Zum erstangefochtenen Bescheid:

Mit der in diesem Erkenntnis entschiedenen Aufhebung des zweitangefochtenen "Berichtigungsbescheides" wurde die beschwerdeführende Partei mit ihrer Beschwerde gegen den erstangefochtenen Berufungsbescheid in seiner berichtigten Fassung klaglos gestellt, weil der Berufungsbescheid der belangten Behörde durch die Beseitigung der rechtswidrigen "Berichtigung" wieder jene Gestalt gewonnen hat, durch welche sich die beschwerdeführende Partei in ihren Rechten nicht als verletzt angesehen hatte. Wiewohl der beschwerdeführenden Partei nach Lage des Falles eine Anfechtung des erstangefochtenen Berufungsbescheides der belangten Behörde vom 19. November 1998 auch in seiner unberichtigten Fassung möglich gewesen wäre, was einer Beschwerdeerhebung sowohl gegen den Berichtigungsbescheid als auch gegen den Berufungsbescheid in seiner durch den Berichtigungsbescheid gestalteten Fassung nicht im Wege gestanden wäre, sah sich die beschwerdeführende Partei in ihren Rechten in einer zu einem Herantreten an den Verwaltungsgerichtshof Anlass gebenden Weise nur durch den Berichtigungsbescheid und durch den Berufungsbescheid in der berichtigten Fassung als verletzt an.

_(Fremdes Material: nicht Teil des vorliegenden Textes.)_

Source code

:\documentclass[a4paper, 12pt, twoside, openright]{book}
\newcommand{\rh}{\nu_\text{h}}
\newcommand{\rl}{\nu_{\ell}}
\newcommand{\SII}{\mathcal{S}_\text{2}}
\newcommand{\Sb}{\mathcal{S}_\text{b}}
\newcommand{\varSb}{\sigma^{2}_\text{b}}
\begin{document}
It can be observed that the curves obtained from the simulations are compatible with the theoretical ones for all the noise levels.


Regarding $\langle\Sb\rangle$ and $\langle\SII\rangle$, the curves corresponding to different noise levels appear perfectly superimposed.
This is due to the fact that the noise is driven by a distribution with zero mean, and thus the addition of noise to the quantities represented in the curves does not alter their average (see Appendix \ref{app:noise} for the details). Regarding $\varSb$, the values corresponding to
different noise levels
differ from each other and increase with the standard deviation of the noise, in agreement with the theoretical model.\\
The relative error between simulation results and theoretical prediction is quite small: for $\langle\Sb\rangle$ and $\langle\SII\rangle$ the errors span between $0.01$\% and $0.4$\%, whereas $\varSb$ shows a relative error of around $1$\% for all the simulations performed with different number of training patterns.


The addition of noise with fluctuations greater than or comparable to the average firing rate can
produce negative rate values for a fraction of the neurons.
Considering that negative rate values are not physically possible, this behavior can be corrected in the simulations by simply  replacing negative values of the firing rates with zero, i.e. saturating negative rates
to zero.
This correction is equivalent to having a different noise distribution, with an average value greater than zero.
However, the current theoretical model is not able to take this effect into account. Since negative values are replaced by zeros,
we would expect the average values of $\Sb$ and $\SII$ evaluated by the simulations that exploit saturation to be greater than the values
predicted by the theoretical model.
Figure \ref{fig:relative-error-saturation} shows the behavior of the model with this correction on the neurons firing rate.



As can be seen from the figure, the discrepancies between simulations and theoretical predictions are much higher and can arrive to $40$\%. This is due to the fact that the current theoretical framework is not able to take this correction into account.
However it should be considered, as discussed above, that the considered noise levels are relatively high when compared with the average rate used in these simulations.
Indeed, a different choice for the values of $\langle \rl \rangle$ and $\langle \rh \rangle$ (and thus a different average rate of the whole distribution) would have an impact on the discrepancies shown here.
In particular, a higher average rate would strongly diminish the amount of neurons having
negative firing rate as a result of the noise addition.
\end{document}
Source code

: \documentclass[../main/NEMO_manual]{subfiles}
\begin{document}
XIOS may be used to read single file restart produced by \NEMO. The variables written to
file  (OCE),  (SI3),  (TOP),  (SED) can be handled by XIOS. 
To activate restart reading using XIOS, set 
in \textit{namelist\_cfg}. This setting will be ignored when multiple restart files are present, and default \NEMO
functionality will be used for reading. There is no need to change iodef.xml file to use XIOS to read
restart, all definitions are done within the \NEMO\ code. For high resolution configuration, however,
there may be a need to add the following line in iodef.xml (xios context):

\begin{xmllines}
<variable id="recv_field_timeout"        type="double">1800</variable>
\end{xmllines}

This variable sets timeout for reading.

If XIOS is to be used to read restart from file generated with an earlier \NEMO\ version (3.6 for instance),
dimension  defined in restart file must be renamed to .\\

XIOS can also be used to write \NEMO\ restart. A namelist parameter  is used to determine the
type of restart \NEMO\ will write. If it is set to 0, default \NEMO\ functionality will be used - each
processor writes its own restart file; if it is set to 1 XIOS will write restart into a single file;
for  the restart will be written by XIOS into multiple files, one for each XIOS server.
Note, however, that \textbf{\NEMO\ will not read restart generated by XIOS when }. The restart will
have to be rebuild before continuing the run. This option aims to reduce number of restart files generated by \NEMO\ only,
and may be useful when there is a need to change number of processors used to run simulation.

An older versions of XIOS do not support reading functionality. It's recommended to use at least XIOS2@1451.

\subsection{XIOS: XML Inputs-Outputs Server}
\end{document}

Damit hat aber die Aufhebung des Berichtigungsbescheides in diesem Erkenntnis dazu geführt, dass der den Gegenstand der Beschwerde gegen den erstangefochtenen Berufungsbescheid bildende behördliche Abspruch vom Verwaltungsgerichtshof aus dem Rechtsbestand beseitigt wurde.

Aus diesem Grunde war das Verfahren über die gegen den erstangefochtenen Bescheid anhängige Beschwerde gemäß § 33 Abs. 1 VwGG einzustellen, was der Gerichtshof in einem nach § 12 Abs. 3 VwGG gebildeten Senat beschlossen hat.

Die Entscheidung über den Aufwandersatz gründet sich auf die §§ 47 ff VwGG, hinsichtlich des erstangefochtenen Bescheides im Besonderen auf § 56 VwGG, in Verbindung mit der Verordnung des Bundeskanzlers BGBl. II Nr. 501/2001.